The above command can be significantly improved by using semi-transparent points for the scatter plot; 90% trasnparency will get you a good visualization.

In [None]:
# YOUR CODE HERE
save_fig("better_visualization_plot")

Finally, let's try to add one dimension to the scatter chart, namely the `median_house_value`, so that the map shows different colors for different house prices, immediately highlighting where it was more expensive to live in California in 1990. For this last challenge, you can use the `jet` colormap and add a legend for what the different colors mean; please refer to the `pandas.DataFrame.plot` documentation. 
PS. If you have strange visualization issues, try to add `sharex=False` to the arguments

In [None]:
# YOUR CODE HERE
plt.legend()
save_fig("housing_prices_scatterplot")

Now let's calculate a correlation matrix
> What does `corr_matrix` look like?

In [None]:
corr_matrix = housing.corr()

Next, let's focus on the correlation between the different features and `median_house_value`
> Which feature has the highest positive correlation with it?

In [None]:
# YOUR CODE HERE

Let's now get a scatter matrix for selected features.

In [None]:
# from pandas.tools.plotting import scatter_matrix # For older versions of Pandas
from pandas.plotting import scatter_matrix

attributes = ["median_house_value", "median_income", "total_rooms",
              "housing_median_age"]
scatter_matrix(housing[attributes], figsize=(12, 8))
save_fig("scatter_matrix_plot")

The next snippet creates a scatter plot relating income and house value.
> What's wrong with it?
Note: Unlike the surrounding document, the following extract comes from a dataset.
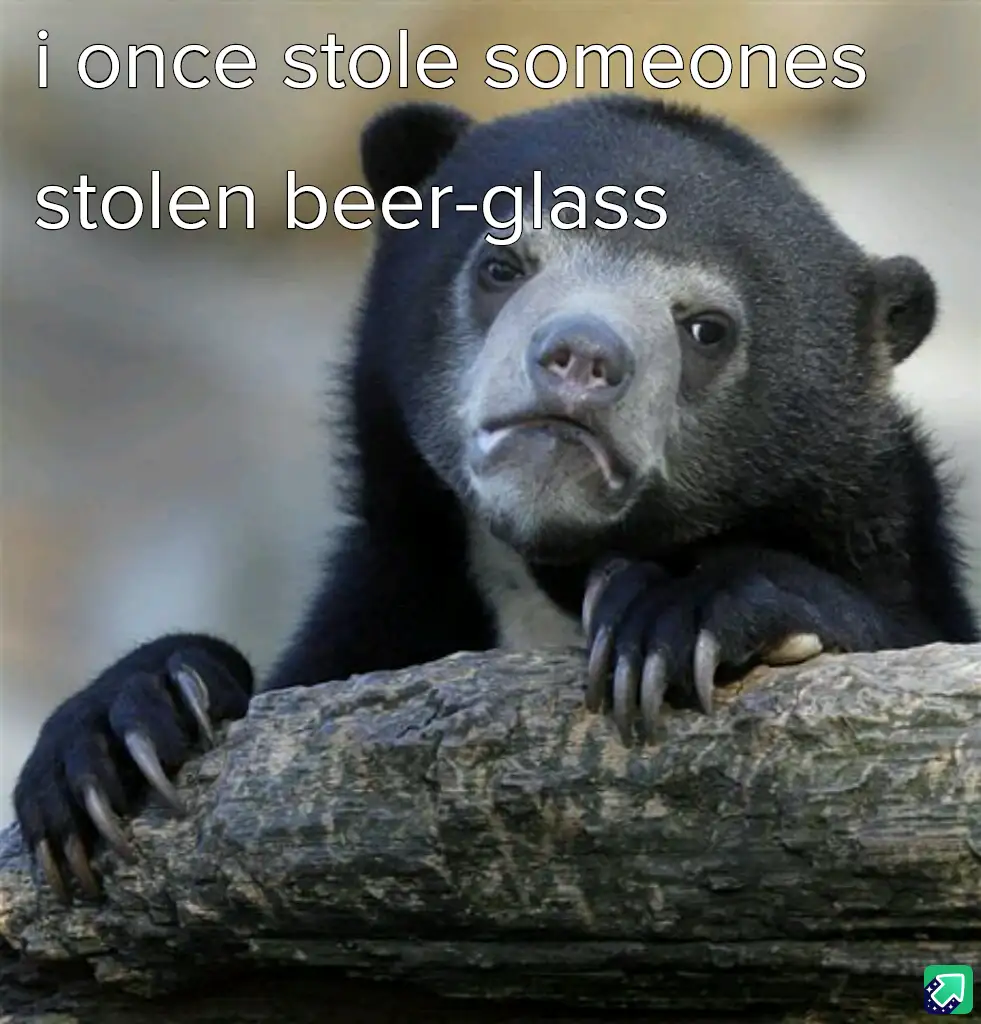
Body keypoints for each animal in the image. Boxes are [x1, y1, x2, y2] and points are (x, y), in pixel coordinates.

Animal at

What does it tell us about the `median_house_value` data^

In [None]:
housing.plot(kind="scatter", x="median_income", y="median_house_value",
             alpha=0.1)
plt.axis([0, 16, 0, 550000])
save_fig("income_vs_house_value_scatterplot")
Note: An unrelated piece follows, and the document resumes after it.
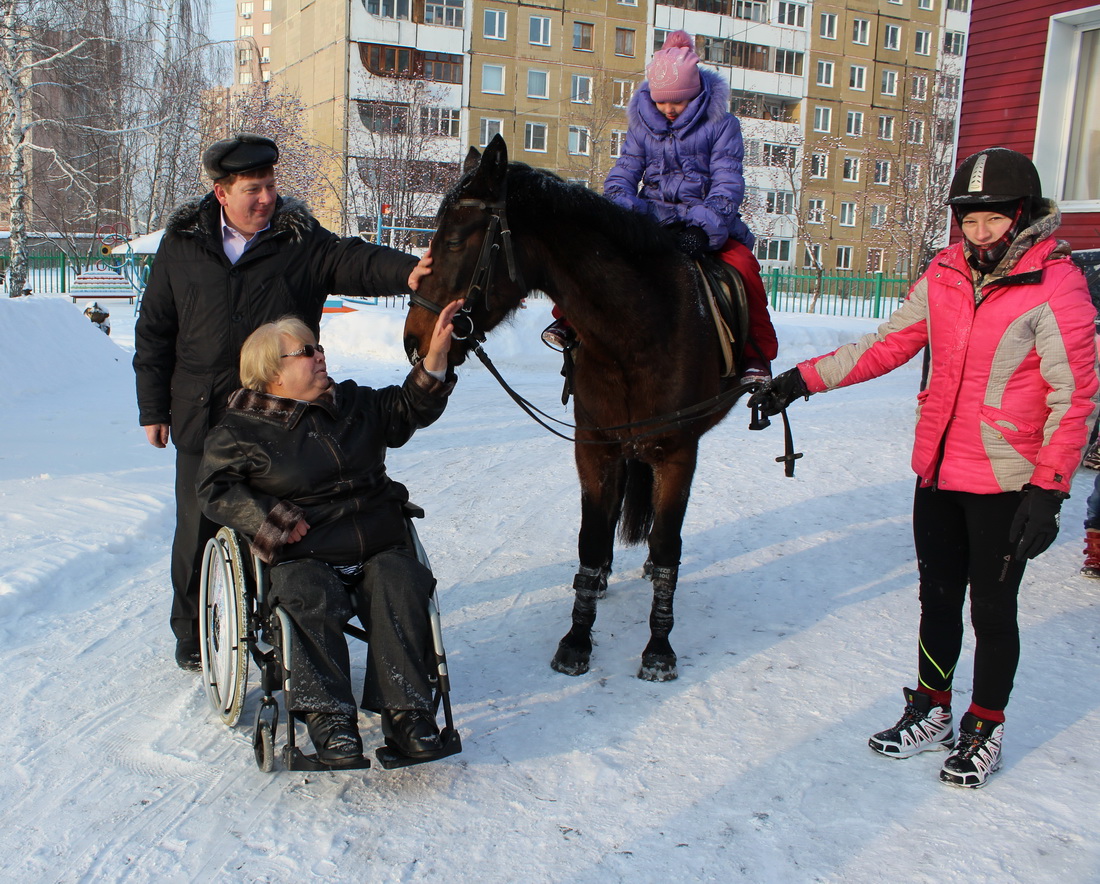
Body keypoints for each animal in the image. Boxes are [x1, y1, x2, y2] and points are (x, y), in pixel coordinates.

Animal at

Next, let's create the following synthetic features and add them to the dataframe:
- `rooms_per_household` (shown)
- `bedrooms_per_room`
- `population_per_household`

In [None]:
housing["rooms_per_household"] = housing["total_rooms"]/housing["households"]
housing["bedrooms_per_room"] = # YOUR CODE HERE
housing["population_per_household"] = # YOUR CODE HERE

Let's recalculate the correlation matrix and look at it
> Do our synthetic features provide a better correlation than the values originally present in the dataset?

In [None]:
corr_matrix = housing.corr()
# YOUR CODE HERE

Let's get a visual answer to the previous question by looking at a scatter plot.

In [None]:
housing.plot(kind="scatter", x="rooms_per_household", y="median_house_value",
             alpha=0.2)
plt.axis([0, 5, 0, 520000])
plt.show()

Finally, let's look at a dataframe description:
> Is there something wrong here? What is it?

In [None]:
housing.describe()